Work instructions >>
Output all the records below, word for word.

Data for this task >>

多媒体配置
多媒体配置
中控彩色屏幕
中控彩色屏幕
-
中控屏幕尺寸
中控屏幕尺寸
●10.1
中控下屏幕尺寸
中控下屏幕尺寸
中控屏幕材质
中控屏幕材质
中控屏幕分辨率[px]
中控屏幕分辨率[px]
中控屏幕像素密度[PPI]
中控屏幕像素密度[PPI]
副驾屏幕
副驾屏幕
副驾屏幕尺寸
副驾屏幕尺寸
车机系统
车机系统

Exercise solution >>
多媒体配置
多媒体配置
中控彩色屏幕
中控彩色屏幕
-
中控屏幕尺寸
中控屏幕尺寸
●10.1
中控下屏幕尺寸
中控下屏幕尺寸
中控屏幕材质
中控屏幕材质
中控屏幕分辨率[px]
中控屏幕分辨率[px]
中控屏幕像素密度[PPI]
中控屏幕像素密度[PPI]
副驾屏幕
副驾屏幕
副驾屏幕尺寸
副驾屏幕尺寸
车机系统
车机系统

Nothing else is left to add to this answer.